Prabowo-Sandi sebagai pasangan pengantin pilpres harusnya mampu menebar cinta bukan saja kepada rakyat Indonesia yang menjadi lahan perolehan suara. Melainkan pula harus mampu menjaga cinta dari partai politik dan segenap tokoh yang mengusungnya.

Ya, mereka yang tergabung dalam BPN selaku motor pemenangan pastinya memiliki cinta terhadap Prabowo. Begitupun sebaliknya. Prabowo harus mencintai mereka sebagai sebuah tim yang akan bersama-sama meraih kuasa.

 Lantas bagaimana dengan Demokrat dalam hal ini SBY?. Jika sedari awal, banyak hal yang membuat cinta Demokrat dianggap tidak sempurna terhadap Prabowo. wajar jika ditengah perjalanan, Prabowo menambatkan hatinya pada Titik Soeharto selaku  pion partai berkarya yang notabene  mantan istrinya. Cinta lama bersemi kembali alias CLBK? . Tentu sah-sah saja.

Masalahnya adalah ketika logika logistik menjadi prioritas, Prabowo pun seakan menjadi "cowok matre". Dan cinta Demokrat, sebut SBY seolah terhempas. 

Mungkinkah logika logistik Prabowo ke Titiek, berlaku juga terhadap SBY terhadap Prabowo? Bagaimana sejatinya perputaran aliran dana kampanye tim Prabowo Sandi beserta segenap jajaran partai pengusungnya?.

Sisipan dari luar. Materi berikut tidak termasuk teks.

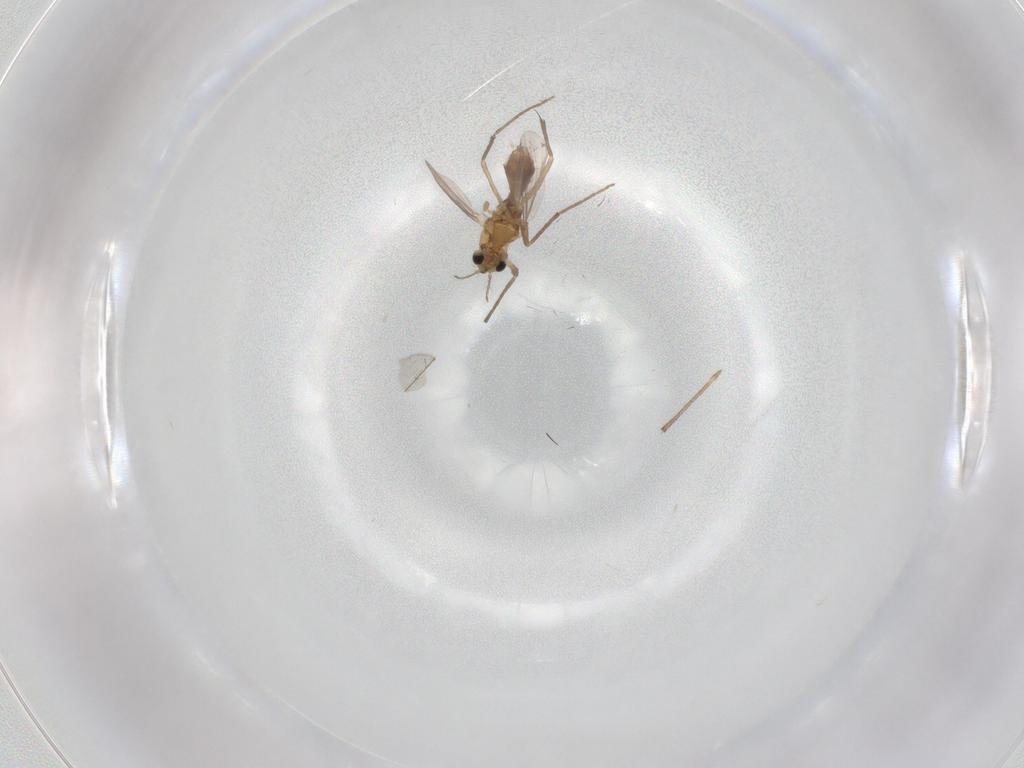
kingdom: Animalia
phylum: Arthropoda
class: Insecta
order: Diptera
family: Chironomidae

Apa mungkin support dana partai berkarya terhadap Prabowo akan digunakan juga untuk mendanai motor penggerak dari Demokrat? Atau malah Demokrat berbesar hati merogoh kocek sendiri untuk suksesi Prabowo Sandi. Itu logika logistik yang liar berseliweran dalam benak saya.

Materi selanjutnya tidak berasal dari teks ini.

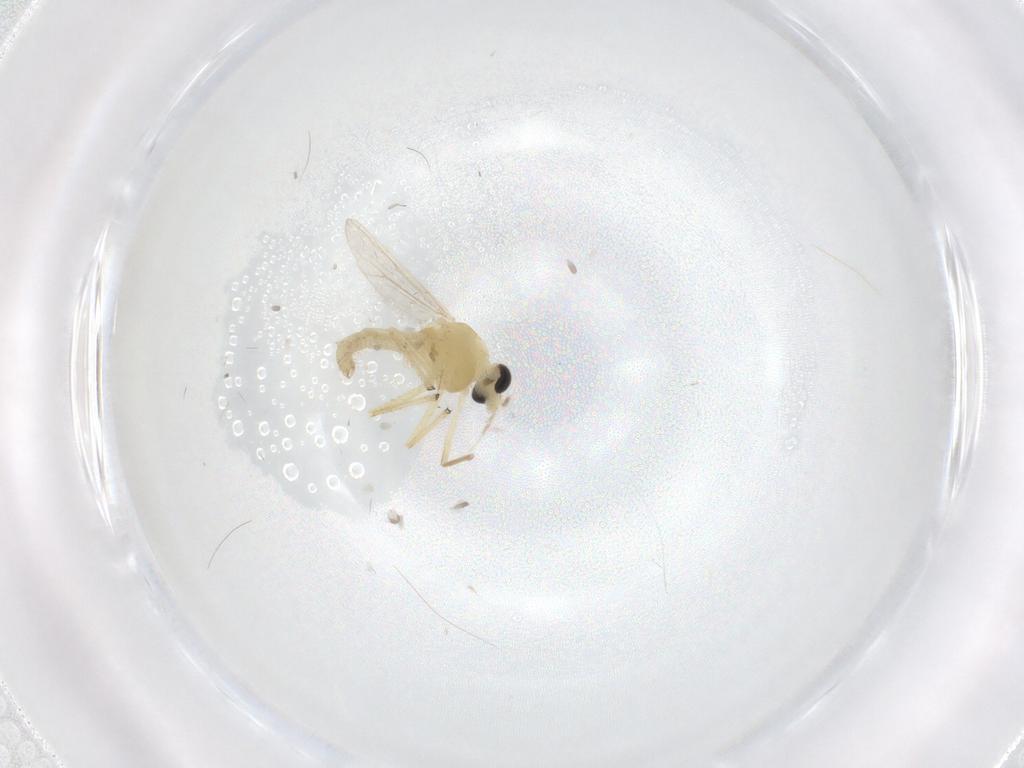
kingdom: Animalia
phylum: Arthropoda
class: Insecta
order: Diptera
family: Chironomidae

Sejauh ini Demokrat dengan segenap potensi ketokohan SBY-AHY seolah wait and see terhadap konstelasi yang berjalan tiap menit tiap detik. Sementara Prabowo -Sandi melesat bak busur panah masuk ke kantong-kantong massa di beberapa daerah dengan issue "kepenak jamanku tho?".

Terlepas efektif tidaknya issue tersebut ada sisi positif yang bisa diambil dimana Prabowo terkesan memiliki konsep program pembangunan kedepan. Meskipun itu bersifat hanya copy paste dari apa yang sudah ada di bank data Cendana. Setidaknya lebih ada bobotnya dibanding ketika harus bermain dengan isue agama dan hoax yang membabi buta.

SBY tampak terpaku menatap langgap suksesi Prabowo Sandi. Tokoh Demokrat yang pernah dua kali menjabat Presiden RI masih belum bergeming untuk turut berebut suara mengkampanyekan Prabowo. Apakah SBY memang type injured Times? Atau justru hanya menjadi pemain cadangan bagi Prabowo Sandi?

Arena pertarungan menuju pilpres 2019 tentu bukanlah biduk catur dimana pion-pion kecil yang berada di depan yang diharuskan maju terlebih dahulu. baru kemudian Raja, Ratu, Patih bertahan di garis serang belakang. Membaca sikap SBY dalam langgam suksesi Prabowo seakan ada semburat cinta yang terhempas. Entah karena apa.

Jika benar logika logistik yang Prabowo miliki terhadap Titik Soeharto mampu menahan langkah SBY untuk lekas ambil bagian. Harus ada hitungan matematis yang jelas atas gambaran kemenangan bagi Prabowo. Sebab kini, Presiden dipilih langsung dengan sekian mekanisme yang jauh berbeda pada era Soeharto.

Kelompencapir sebagai bentuk pengorganisasian massa level grass root ala Soeharto, tentu  belum lah cukup jika harus kembali dihidupkan untuk menandingi para pegiat medsos di era milenials. Wajar jika akhirnya SBY membiarkan cintanya kepada Prabowo terhempas dan tak jelas.